Wir müssen noch einmal zu den Nahrungsketten zurück, in die wir früher als Beute, jetzt vor allem als Esser eingebunden sind. Unser Gebiss, sagen die Biologen, lässt keinen Zweifel daran, dass wir Alles-, also auch Fleischfresser sind (wie die Bären, die in Kanada die Abfalleimer plündern und sich zur Domestikation anbieten – bald gibt’s das Foto vom nackten Baby auf dem Fell eines lebenden Bären).

Dass wir das Fleisch von Tieren essen, ist gerade in unseren Kreisen seit langem ein heißes Thema ideologischer Kämpfe. Aber nicht nur dort: Werbespots inszenieren Pasta mit Kräutern oder Gemüsen als wahre Paradiesnahrung. Immer wieder erklärt Alfred Biolek seinen Kochgästen, dass er jetzt viel, viel weniger Fleisch verzehre als früher. BSE wirkte wie ein magischer Gegenzug nach dem Talionsprinzip: „Die Natur schlägt zurück“, jetzt fressen die gefressenen Rinder unsere Gehirne auf.

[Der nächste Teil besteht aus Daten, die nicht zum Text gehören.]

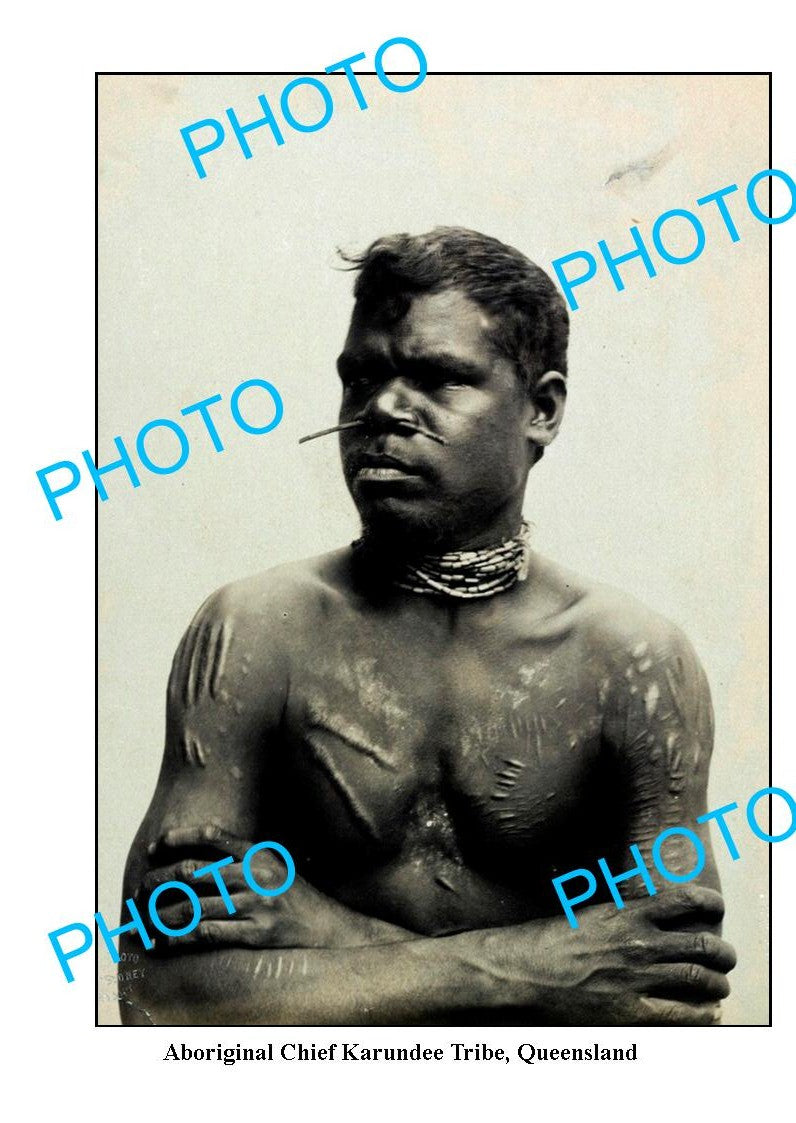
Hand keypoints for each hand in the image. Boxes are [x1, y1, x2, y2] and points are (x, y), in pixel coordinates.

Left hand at [138, 825, 405, 949]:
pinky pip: (210, 933)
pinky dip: (182, 937)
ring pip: (197, 905)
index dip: (181, 838)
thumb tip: (205, 847)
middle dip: (162, 879)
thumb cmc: (296, 896)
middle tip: (143, 888)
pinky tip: (167, 940)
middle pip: (196, 872)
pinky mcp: (256, 932)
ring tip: (148, 919)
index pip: (214, 836)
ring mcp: (257, 904)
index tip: (157, 846)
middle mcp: (256, 875)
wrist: (329, 927)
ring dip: (165, 914)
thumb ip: (244, 855)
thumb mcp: (275, 865)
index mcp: (259, 854)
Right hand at [484, 885, 736, 1025]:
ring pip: (699, 979)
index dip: (709, 903)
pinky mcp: (632, 1010)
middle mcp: (639, 942)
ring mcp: (638, 977)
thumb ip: (619, 911)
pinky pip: (682, 1014)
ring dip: (718, 984)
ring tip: (720, 986)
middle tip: (726, 957)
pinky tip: (708, 1013)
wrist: (523, 969)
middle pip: (702, 945)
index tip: (717, 907)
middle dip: (722, 953)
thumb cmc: (549, 939)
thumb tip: (640, 907)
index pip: (685, 900)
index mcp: (627, 912)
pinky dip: (703, 1014)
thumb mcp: (588, 912)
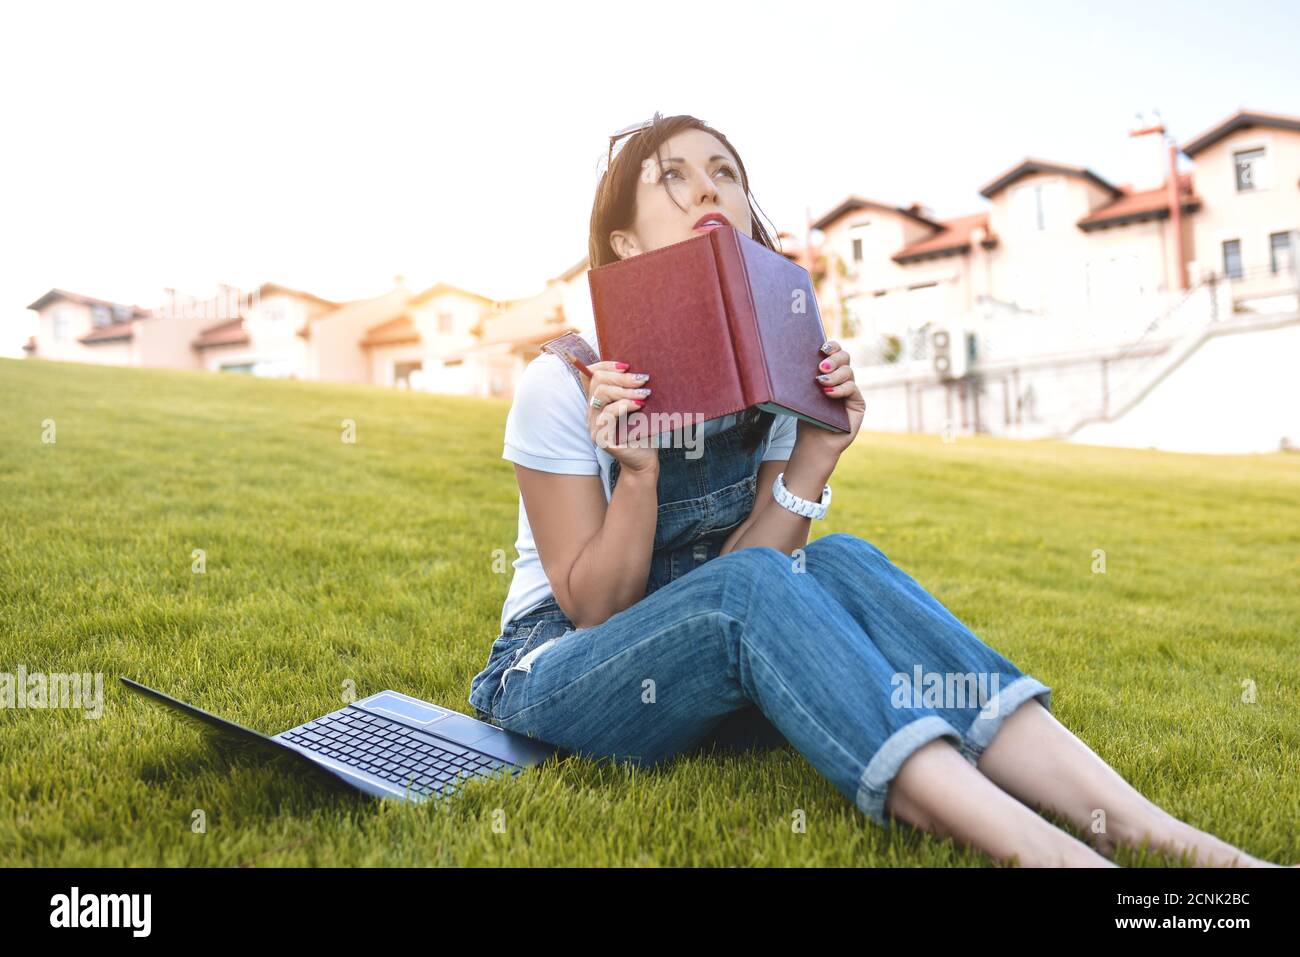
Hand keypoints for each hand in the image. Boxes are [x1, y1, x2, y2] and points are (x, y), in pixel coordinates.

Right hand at [576, 360, 658, 474]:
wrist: (645, 459)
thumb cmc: (643, 431)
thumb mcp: (638, 405)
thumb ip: (633, 390)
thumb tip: (641, 368)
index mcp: (599, 401)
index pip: (591, 374)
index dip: (607, 365)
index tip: (627, 366)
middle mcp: (592, 411)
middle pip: (597, 381)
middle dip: (622, 378)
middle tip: (643, 379)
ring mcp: (593, 425)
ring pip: (601, 394)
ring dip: (625, 390)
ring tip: (645, 393)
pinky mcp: (600, 437)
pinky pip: (607, 414)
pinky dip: (624, 406)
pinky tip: (640, 406)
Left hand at [797, 340, 863, 456]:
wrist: (813, 441)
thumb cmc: (805, 416)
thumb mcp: (800, 392)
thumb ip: (803, 375)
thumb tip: (795, 355)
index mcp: (828, 371)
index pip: (834, 351)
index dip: (832, 346)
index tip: (821, 347)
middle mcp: (842, 377)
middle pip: (845, 357)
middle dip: (834, 358)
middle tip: (821, 367)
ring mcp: (851, 389)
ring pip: (848, 372)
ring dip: (835, 375)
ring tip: (821, 382)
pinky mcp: (858, 403)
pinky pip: (852, 389)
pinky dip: (840, 390)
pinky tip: (828, 394)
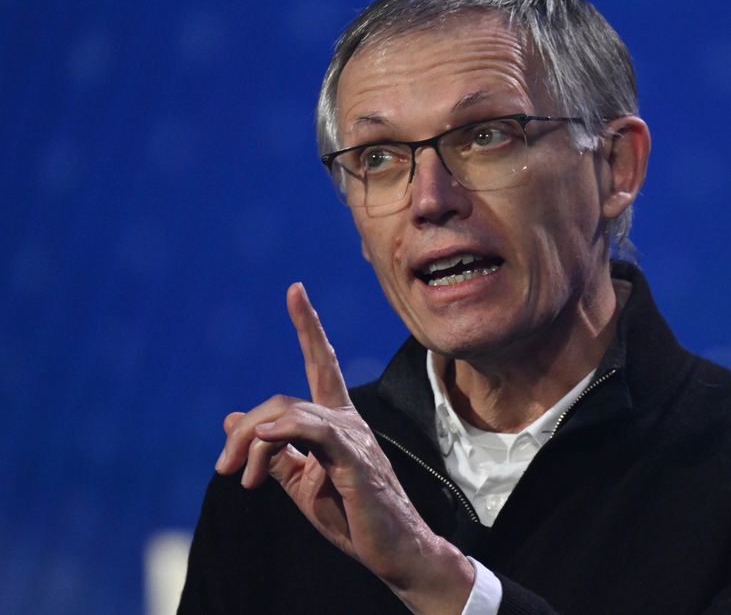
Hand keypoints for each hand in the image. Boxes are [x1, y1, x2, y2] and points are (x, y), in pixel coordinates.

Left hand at [214, 283, 473, 613]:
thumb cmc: (354, 518)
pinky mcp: (355, 461)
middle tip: (224, 469)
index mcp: (337, 424)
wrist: (393, 551)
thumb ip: (272, 452)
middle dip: (243, 431)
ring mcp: (354, 439)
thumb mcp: (302, 484)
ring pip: (290, 415)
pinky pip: (314, 433)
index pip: (321, 363)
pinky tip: (262, 442)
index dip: (309, 326)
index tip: (295, 290)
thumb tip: (232, 419)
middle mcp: (348, 422)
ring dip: (252, 445)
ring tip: (241, 477)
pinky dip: (283, 432)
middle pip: (282, 401)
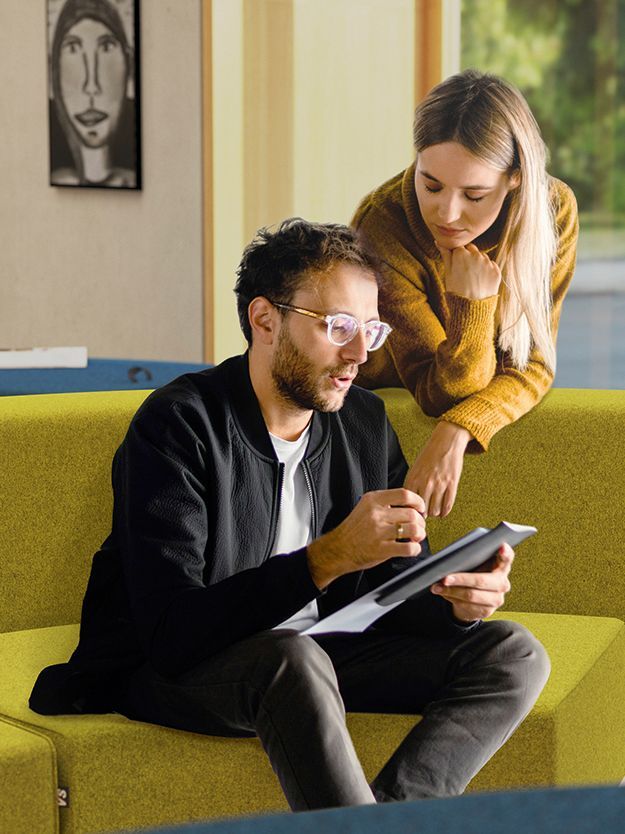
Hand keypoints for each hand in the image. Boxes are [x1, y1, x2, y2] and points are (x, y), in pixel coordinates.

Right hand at [307, 488, 425, 588]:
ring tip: (416, 537)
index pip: (404, 494)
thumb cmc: (353, 530)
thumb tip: (410, 506)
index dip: (417, 501)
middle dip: (421, 522)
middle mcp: (376, 514)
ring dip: (420, 535)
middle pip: (411, 513)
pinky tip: (411, 549)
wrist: (338, 549)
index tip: (420, 508)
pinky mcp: (381, 549)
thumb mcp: (365, 508)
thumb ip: (384, 504)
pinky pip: (408, 548)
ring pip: (413, 529)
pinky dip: (415, 549)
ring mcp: (378, 532)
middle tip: (419, 527)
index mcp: (373, 500)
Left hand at [404, 422, 471, 516]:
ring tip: (433, 513)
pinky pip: (448, 505)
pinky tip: (442, 512)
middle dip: (422, 515)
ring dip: (433, 514)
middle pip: (422, 509)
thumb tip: (409, 502)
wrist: (446, 441)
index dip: (410, 511)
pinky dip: (444, 512)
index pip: (408, 503)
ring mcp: (440, 484)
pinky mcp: (452, 484)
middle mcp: (426, 482)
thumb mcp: (415, 468)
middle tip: (423, 516)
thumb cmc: (430, 454)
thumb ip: (412, 484)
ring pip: (435, 510)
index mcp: (414, 478)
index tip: (412, 514)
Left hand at [431, 543, 513, 622]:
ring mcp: (497, 599)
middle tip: (445, 578)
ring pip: (471, 595)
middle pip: (481, 580)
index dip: (505, 553)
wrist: (474, 599)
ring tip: (437, 587)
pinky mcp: (487, 611)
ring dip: (451, 591)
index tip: (501, 546)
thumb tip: (452, 560)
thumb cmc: (473, 573)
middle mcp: (502, 583)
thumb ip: (471, 559)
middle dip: (461, 579)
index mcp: (502, 566)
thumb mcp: (474, 564)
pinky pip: (467, 606)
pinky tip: (443, 593)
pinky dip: (451, 598)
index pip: (507, 558)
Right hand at [437, 242, 500, 299]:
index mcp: (461, 254)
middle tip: (464, 272)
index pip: (459, 247)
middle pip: (472, 249)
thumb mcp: (447, 273)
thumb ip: (445, 255)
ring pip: (482, 257)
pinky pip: (491, 265)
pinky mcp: (496, 270)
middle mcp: (476, 254)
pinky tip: (480, 281)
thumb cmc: (456, 292)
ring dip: (478, 263)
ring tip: (473, 278)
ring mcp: (487, 262)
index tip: (456, 265)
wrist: (472, 308)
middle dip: (468, 256)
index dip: (457, 256)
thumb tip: (439, 242)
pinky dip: (486, 270)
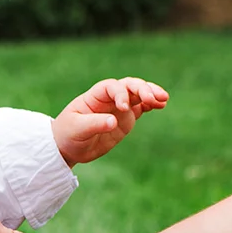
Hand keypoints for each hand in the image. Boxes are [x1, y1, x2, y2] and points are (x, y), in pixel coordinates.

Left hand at [52, 77, 167, 166]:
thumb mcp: (77, 130)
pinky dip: (152, 104)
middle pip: (128, 86)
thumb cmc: (68, 135)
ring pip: (138, 94)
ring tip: (164, 99)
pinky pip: (142, 107)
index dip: (120, 93)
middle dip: (142, 89)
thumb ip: (94, 124)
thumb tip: (114, 121)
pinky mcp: (126, 118)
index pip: (111, 87)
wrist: (69, 147)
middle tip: (154, 99)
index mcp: (94, 97)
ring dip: (151, 93)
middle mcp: (109, 99)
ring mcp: (119, 107)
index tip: (124, 108)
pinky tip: (162, 104)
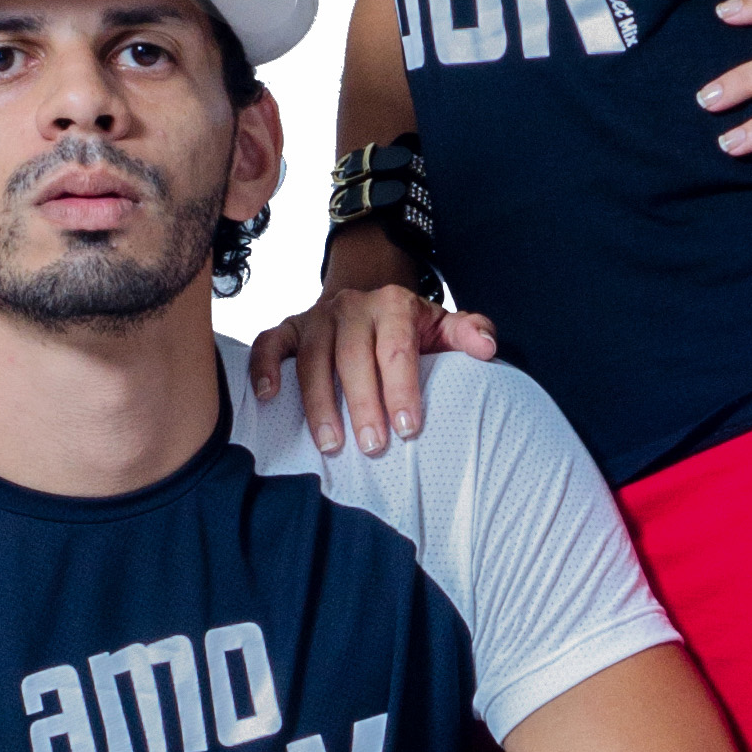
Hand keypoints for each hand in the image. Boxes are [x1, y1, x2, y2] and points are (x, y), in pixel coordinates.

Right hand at [252, 265, 497, 459]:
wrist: (367, 305)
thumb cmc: (408, 330)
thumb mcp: (442, 327)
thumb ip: (468, 333)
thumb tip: (487, 349)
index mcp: (393, 304)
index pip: (397, 348)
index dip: (402, 388)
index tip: (409, 427)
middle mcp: (352, 305)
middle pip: (353, 357)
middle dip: (363, 404)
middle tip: (373, 447)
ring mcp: (317, 316)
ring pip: (311, 359)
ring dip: (319, 403)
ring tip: (331, 445)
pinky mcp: (289, 327)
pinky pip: (270, 344)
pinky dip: (264, 368)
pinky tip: (268, 397)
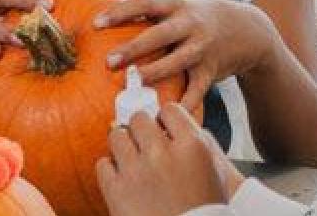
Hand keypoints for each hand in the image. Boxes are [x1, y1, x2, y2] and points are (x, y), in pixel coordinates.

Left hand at [94, 0, 276, 109]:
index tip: (97, 22)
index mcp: (177, 4)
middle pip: (160, 34)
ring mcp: (202, 48)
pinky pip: (197, 90)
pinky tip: (166, 115)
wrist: (248, 30)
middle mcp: (190, 24)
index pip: (145, 3)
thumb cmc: (201, 11)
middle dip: (134, 47)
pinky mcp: (211, 70)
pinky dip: (185, 103)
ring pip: (178, 61)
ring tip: (135, 81)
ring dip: (156, 72)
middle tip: (109, 61)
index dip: (121, 11)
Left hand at [97, 104, 226, 215]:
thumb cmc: (205, 211)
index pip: (169, 110)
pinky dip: (110, 170)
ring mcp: (137, 171)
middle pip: (140, 119)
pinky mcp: (116, 191)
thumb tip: (170, 124)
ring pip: (117, 136)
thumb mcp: (214, 171)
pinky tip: (121, 179)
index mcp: (192, 146)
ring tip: (131, 160)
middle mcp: (162, 154)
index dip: (165, 120)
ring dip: (123, 146)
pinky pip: (103, 164)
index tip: (163, 129)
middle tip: (144, 144)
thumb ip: (195, 142)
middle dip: (141, 131)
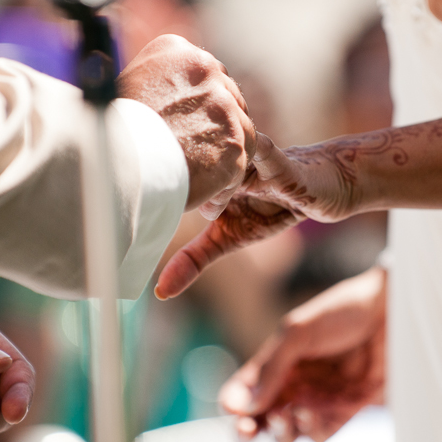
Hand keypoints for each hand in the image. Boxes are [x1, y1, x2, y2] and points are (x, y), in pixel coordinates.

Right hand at [117, 34, 255, 219]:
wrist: (115, 161)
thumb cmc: (111, 133)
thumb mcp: (129, 91)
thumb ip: (159, 89)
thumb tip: (171, 107)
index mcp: (177, 51)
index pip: (206, 75)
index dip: (200, 106)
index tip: (189, 128)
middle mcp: (206, 70)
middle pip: (229, 100)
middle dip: (218, 129)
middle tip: (198, 157)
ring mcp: (224, 106)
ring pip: (241, 131)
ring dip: (223, 158)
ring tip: (199, 184)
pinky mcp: (236, 142)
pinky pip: (239, 165)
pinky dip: (223, 186)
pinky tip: (204, 201)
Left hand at [155, 132, 355, 298]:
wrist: (324, 189)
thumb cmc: (273, 206)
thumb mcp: (230, 237)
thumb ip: (194, 259)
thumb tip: (159, 293)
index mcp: (204, 169)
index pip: (167, 167)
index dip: (144, 177)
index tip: (118, 194)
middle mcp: (223, 157)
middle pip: (186, 151)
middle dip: (167, 167)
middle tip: (139, 186)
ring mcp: (252, 155)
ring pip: (221, 149)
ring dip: (208, 169)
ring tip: (202, 196)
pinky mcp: (283, 162)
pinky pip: (266, 151)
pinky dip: (254, 153)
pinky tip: (242, 162)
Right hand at [219, 267, 386, 441]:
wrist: (390, 311)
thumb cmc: (343, 310)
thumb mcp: (298, 330)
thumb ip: (271, 367)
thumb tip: (246, 405)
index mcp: (276, 361)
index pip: (245, 390)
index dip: (234, 404)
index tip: (234, 409)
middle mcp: (294, 383)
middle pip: (261, 418)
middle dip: (248, 429)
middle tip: (247, 429)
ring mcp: (318, 398)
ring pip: (288, 431)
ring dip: (280, 430)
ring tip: (286, 416)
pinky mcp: (345, 409)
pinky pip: (320, 432)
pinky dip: (309, 430)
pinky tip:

Dass der Mensch Fleischfresser ist, gewiss bindet ihn das am engsten an die Tierwelt, in der viele Arten Fleisch fressen. Gerade in dieser Hinsicht hätten wir es also nie richtig geschafft, aus der Tierreihe hinauszutreten; dass wir diese Nahrungsmittel züchten und von Spezialisten schlachten und aufbereiten lassen, dass es Bibliotheken von Kochrezepten gibt, die das tote Tierfleisch bis zur Unkenntlichkeit zu verwandeln erlauben – schon ein Wiener Schnitzel schmeckt eher wie Gebäck –, das ändert daran nichts. Als Esser können wir uns Heimweh nach der Tierwelt ersparen; wir gehören zu ihr.

Die Auseinandersetzungen um Vegetarismus (und Tierversuche, Tierschutz) belegen, dass Claude Lévi-Strauss Beobachtung zutrifft: Die Unterscheidung zwischen Natur und Gesellschaft bleibt in einer jeden prekär und umkämpft. Man kann auch eine andere Perspektive wählen: Von den beiden Grundbegriffen der Aufklärung, die die moderne Welt stiften, Vernunft und Natur, erntet die Vernunft nur noch Misstrauen und Verachtung, von der Schulmedizin bis zur Gentechnologie. Natur dagegen, unberührte möglichst, wurde ein Gegenstand fetischistischer Verhimmelung.